# Task directions
Look below. Copy each line that has "buttons" in it.

# Dataset section
#####

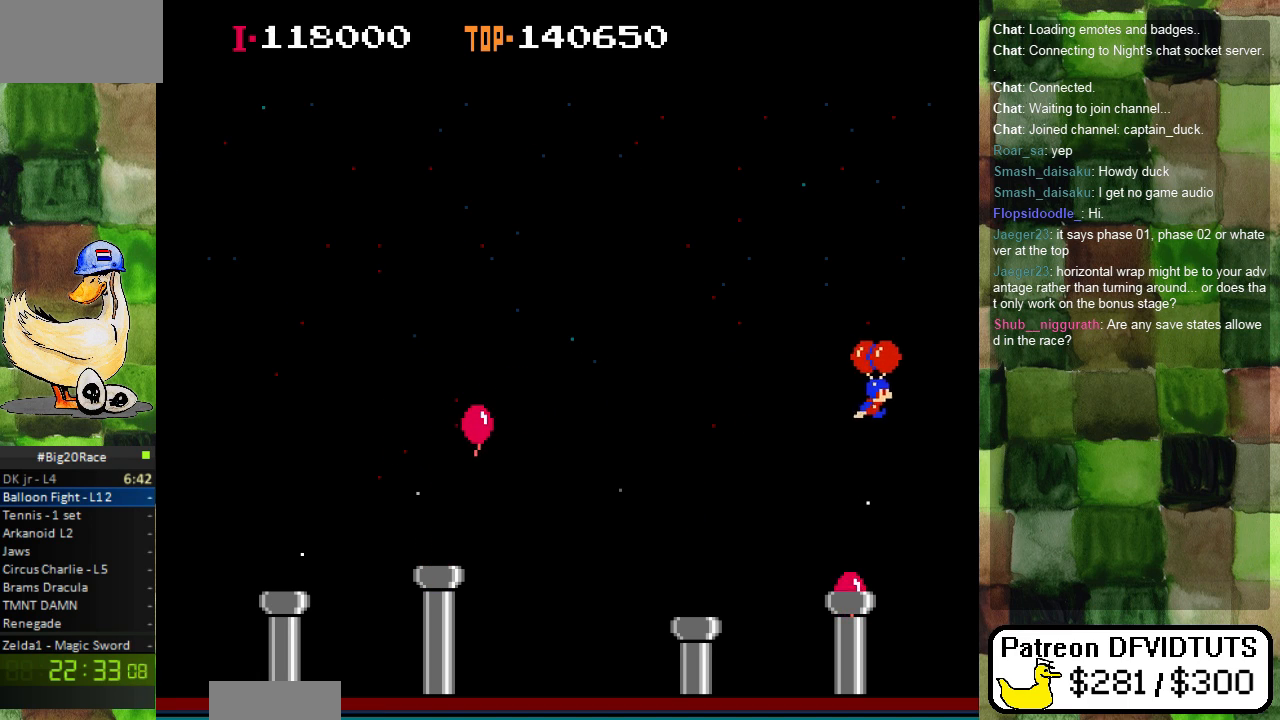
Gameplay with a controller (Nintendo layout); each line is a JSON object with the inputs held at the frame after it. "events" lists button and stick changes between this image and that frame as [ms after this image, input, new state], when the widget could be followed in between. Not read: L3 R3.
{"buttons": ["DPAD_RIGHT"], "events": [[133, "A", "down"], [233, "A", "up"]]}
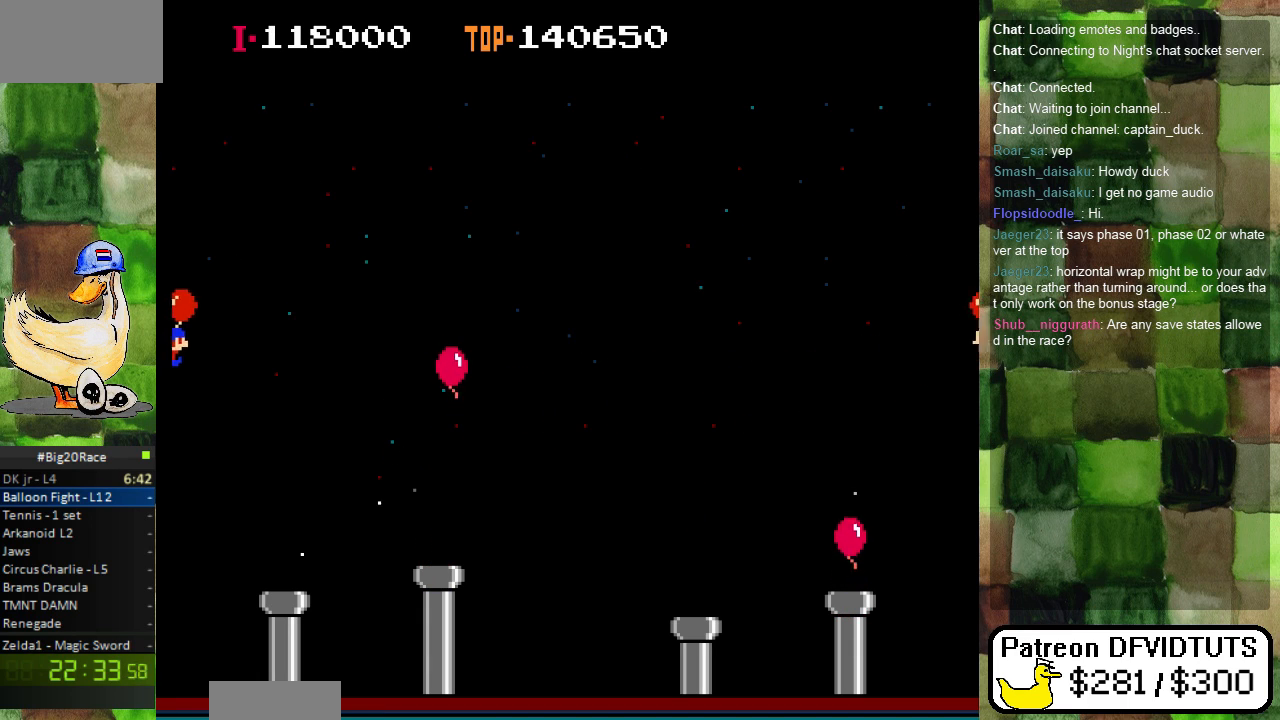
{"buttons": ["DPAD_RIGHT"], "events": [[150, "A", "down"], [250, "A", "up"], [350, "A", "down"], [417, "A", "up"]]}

#####

# Reply
{"buttons": ["DPAD_RIGHT"], "events": [[133, "A", "down"], [233, "A", "up"]]}
{"buttons": ["DPAD_RIGHT"], "events": [[150, "A", "down"], [250, "A", "up"], [350, "A", "down"], [417, "A", "up"]]}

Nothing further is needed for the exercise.